BEGIN Excerpted records

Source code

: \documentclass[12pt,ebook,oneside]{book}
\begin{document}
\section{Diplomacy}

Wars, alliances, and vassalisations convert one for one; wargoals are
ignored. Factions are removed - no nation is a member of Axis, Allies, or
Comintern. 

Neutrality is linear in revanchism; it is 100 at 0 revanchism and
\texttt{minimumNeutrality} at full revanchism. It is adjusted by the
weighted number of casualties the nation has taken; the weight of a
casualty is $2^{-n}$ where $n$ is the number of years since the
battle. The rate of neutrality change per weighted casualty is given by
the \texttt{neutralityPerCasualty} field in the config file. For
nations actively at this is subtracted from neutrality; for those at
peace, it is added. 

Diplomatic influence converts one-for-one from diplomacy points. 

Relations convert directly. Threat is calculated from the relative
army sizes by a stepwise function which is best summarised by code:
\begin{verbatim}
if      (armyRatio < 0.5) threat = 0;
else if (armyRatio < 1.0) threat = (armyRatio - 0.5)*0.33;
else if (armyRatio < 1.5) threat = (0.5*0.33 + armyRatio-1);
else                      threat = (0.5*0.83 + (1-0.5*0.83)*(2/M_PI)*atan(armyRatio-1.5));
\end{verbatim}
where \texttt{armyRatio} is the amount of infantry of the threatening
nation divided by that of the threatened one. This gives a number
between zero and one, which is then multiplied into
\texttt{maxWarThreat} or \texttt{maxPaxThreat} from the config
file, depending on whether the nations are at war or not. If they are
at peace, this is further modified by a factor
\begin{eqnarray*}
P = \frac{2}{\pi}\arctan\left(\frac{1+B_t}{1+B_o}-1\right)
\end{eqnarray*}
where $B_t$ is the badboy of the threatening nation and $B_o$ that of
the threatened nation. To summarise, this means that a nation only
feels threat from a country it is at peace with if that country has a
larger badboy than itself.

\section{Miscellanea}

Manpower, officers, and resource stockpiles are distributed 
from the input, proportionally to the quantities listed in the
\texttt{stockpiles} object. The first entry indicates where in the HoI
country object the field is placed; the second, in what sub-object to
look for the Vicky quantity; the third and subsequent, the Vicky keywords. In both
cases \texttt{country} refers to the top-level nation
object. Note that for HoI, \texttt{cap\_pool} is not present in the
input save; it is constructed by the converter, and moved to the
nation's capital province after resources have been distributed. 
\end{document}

END Excerpted records

▶ [Exercise goal] Where a line of the material above holds the string "code", copy that line.

▶ [Solution to this exercise]
Source code
army sizes by a stepwise function which is best summarised by code:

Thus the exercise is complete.